#### TASK OBJECTIVE:
Beginning at the line containing "X113963980Y-75334904D02*" in the material below and ending at the line containing "X113487790Y-75715857D01*", return each line exactly and add nothing.

------------

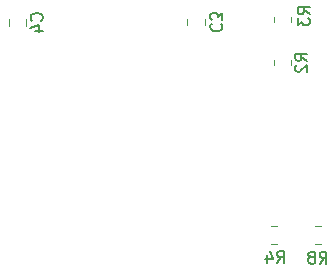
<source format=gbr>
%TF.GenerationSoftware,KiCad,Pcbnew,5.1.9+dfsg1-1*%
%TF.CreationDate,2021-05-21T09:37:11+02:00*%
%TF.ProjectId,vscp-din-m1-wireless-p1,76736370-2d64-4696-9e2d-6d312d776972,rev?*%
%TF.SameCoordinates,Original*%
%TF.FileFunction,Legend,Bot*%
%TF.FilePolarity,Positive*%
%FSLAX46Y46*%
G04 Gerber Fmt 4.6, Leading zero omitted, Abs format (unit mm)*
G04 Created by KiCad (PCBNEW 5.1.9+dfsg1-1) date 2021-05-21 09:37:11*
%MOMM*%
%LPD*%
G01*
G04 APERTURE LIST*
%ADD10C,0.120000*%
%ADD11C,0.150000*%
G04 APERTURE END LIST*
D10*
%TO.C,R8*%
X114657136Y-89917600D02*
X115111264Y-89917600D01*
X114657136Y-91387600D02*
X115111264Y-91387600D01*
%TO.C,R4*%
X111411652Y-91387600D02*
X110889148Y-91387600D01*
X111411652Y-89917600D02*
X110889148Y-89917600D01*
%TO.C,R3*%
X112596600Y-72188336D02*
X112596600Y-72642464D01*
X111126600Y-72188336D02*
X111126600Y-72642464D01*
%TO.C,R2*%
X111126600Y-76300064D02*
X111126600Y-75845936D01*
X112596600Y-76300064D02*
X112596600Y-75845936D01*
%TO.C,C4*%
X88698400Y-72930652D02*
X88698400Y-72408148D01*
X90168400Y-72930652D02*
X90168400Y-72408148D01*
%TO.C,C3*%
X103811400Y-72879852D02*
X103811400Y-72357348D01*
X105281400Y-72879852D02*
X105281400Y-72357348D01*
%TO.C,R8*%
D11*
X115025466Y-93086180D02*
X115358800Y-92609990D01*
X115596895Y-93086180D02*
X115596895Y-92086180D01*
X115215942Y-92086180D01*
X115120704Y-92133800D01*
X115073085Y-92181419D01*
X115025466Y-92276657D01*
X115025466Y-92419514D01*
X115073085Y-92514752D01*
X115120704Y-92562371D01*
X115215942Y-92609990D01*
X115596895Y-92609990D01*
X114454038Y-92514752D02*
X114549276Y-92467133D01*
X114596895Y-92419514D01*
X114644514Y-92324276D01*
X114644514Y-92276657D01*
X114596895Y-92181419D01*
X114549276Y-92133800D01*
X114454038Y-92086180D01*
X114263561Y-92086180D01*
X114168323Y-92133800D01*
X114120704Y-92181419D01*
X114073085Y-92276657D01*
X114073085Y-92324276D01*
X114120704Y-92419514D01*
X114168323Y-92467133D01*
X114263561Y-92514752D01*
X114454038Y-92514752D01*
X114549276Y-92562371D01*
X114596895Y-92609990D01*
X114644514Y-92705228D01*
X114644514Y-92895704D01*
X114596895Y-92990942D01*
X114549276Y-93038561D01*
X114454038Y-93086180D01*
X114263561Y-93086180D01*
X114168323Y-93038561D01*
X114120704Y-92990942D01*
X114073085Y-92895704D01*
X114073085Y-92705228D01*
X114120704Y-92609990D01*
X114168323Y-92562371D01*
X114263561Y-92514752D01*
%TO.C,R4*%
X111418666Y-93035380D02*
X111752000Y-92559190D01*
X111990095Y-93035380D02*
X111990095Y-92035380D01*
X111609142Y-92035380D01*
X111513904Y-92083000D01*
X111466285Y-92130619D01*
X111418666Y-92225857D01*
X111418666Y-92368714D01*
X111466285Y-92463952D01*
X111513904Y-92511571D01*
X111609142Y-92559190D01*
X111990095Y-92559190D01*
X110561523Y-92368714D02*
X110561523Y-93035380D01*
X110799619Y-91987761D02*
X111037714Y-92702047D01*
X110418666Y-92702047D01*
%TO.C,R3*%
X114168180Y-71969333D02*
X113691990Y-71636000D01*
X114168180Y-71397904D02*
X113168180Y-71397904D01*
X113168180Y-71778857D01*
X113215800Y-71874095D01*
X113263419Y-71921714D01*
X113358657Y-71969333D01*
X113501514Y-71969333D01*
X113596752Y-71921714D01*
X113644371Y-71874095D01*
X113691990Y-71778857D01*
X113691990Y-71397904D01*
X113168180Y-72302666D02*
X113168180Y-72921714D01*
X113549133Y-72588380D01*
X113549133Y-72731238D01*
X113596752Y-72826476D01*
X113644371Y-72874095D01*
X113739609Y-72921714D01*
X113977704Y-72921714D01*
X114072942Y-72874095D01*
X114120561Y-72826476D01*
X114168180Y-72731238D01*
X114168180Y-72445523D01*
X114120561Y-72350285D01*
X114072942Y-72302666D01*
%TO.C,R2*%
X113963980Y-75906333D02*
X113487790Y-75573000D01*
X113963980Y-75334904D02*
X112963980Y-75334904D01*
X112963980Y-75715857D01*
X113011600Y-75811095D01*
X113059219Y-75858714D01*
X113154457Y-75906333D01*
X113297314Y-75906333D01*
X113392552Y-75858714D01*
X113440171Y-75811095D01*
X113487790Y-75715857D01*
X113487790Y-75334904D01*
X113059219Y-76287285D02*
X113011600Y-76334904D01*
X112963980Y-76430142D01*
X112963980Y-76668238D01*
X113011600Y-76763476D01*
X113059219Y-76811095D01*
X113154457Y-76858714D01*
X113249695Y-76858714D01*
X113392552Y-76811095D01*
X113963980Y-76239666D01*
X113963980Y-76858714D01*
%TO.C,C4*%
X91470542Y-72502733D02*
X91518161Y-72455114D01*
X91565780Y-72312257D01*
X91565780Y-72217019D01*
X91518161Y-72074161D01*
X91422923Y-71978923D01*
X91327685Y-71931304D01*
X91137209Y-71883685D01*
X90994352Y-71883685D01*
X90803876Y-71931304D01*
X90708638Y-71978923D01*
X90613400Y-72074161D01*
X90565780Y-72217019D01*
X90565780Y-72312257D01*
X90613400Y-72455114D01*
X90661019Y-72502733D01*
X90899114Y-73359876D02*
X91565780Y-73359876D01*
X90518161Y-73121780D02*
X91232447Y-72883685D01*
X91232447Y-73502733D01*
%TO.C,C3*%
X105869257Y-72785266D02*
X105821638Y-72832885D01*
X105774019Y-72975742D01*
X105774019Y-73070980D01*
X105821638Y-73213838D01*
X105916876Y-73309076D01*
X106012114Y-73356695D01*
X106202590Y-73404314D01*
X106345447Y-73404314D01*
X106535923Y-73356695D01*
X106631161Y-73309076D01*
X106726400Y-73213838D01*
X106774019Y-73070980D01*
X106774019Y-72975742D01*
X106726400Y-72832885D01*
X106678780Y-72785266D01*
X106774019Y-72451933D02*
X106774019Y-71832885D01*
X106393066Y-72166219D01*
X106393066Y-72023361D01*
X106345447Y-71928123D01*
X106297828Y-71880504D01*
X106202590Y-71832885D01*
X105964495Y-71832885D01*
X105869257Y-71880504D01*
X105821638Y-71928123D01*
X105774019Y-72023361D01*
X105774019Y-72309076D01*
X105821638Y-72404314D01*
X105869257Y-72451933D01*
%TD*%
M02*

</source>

------------

#### RESPONSE FOR THIS EXERCISE:
X113963980Y-75334904D02*
X112963980Y-75334904D01*
X112963980Y-75715857D01*
X113011600Y-75811095D01*
X113059219Y-75858714D01*
X113154457Y-75906333D01*
X113297314Y-75906333D01*
X113392552Y-75858714D01*
X113440171Y-75811095D01*
X113487790Y-75715857D01*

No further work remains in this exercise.